WHAT TO WORK ON: The answer must consist of each line below that contains the string "with".

[Records from a data source]
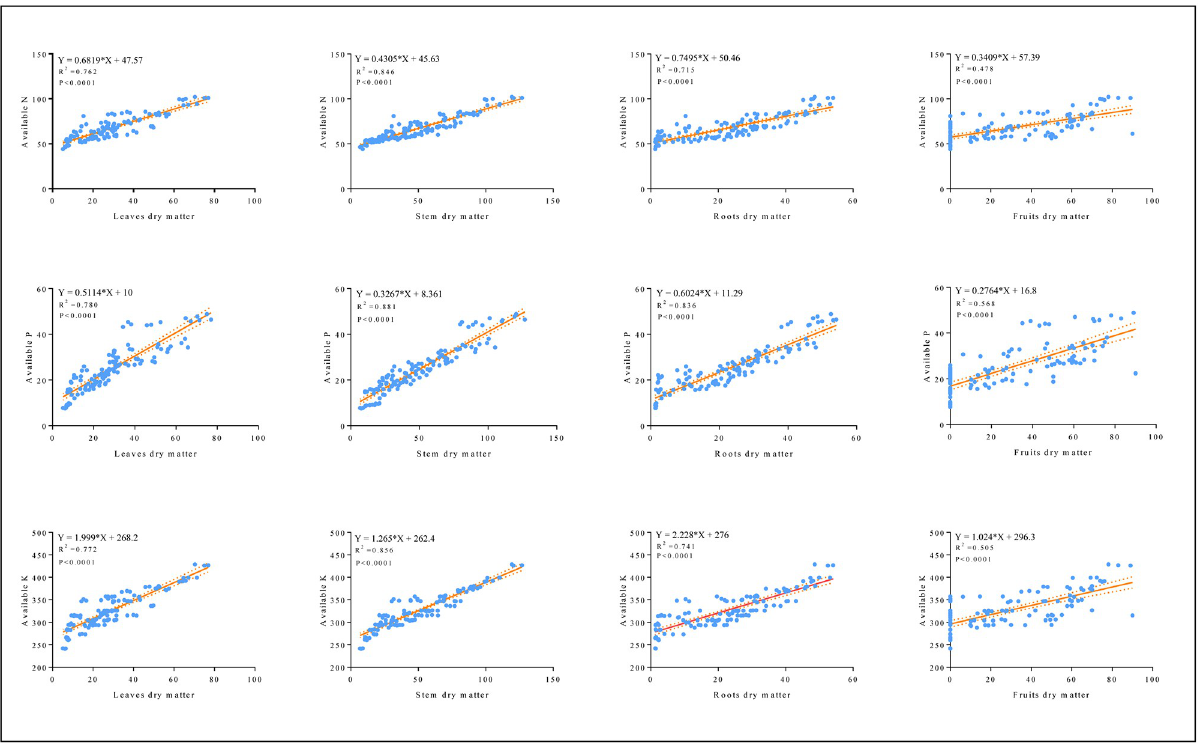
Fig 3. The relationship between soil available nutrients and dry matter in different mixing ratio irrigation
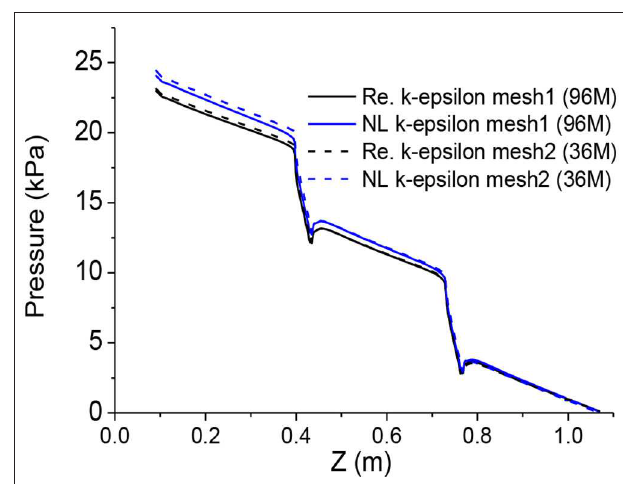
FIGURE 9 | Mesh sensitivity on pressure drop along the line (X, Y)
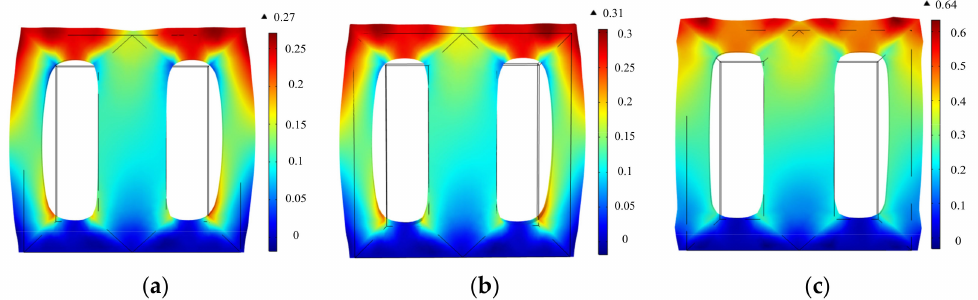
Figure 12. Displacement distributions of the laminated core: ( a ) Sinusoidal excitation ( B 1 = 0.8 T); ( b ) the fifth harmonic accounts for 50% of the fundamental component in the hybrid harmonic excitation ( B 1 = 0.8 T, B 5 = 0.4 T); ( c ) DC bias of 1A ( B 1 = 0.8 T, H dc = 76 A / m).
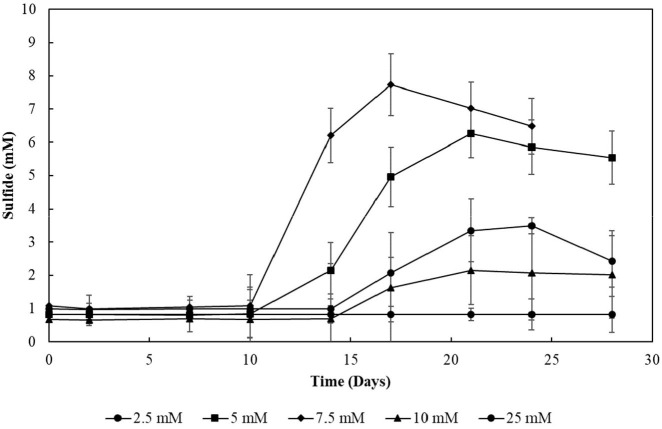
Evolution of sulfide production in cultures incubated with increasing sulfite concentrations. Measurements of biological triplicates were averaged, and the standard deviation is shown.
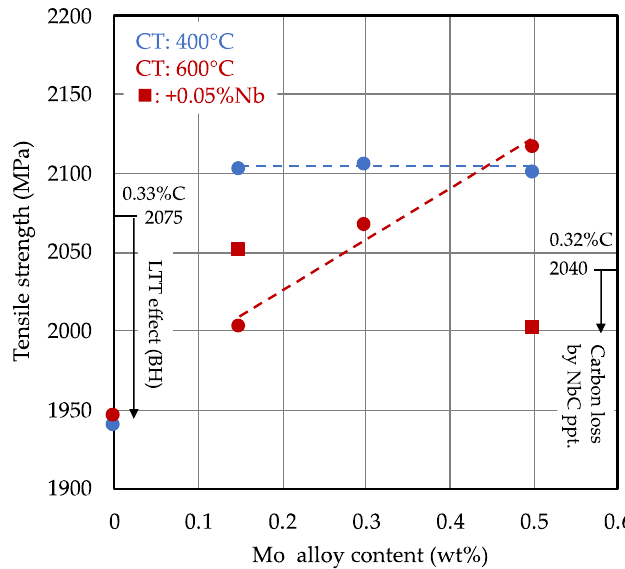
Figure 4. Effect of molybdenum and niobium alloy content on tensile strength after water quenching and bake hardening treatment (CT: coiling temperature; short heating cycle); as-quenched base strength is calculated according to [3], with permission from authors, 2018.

WRITTEN SOLUTION:
Evolution of sulfide production in cultures incubated with increasing sulfite concentrations. Measurements of biological triplicates were averaged, and the standard deviation is shown.
Figure 4. Effect of molybdenum and niobium alloy content on tensile strength after water quenching and bake hardening treatment (CT: coiling temperature; short heating cycle); as-quenched base strength is calculated according to [3], with permission from authors, 2018.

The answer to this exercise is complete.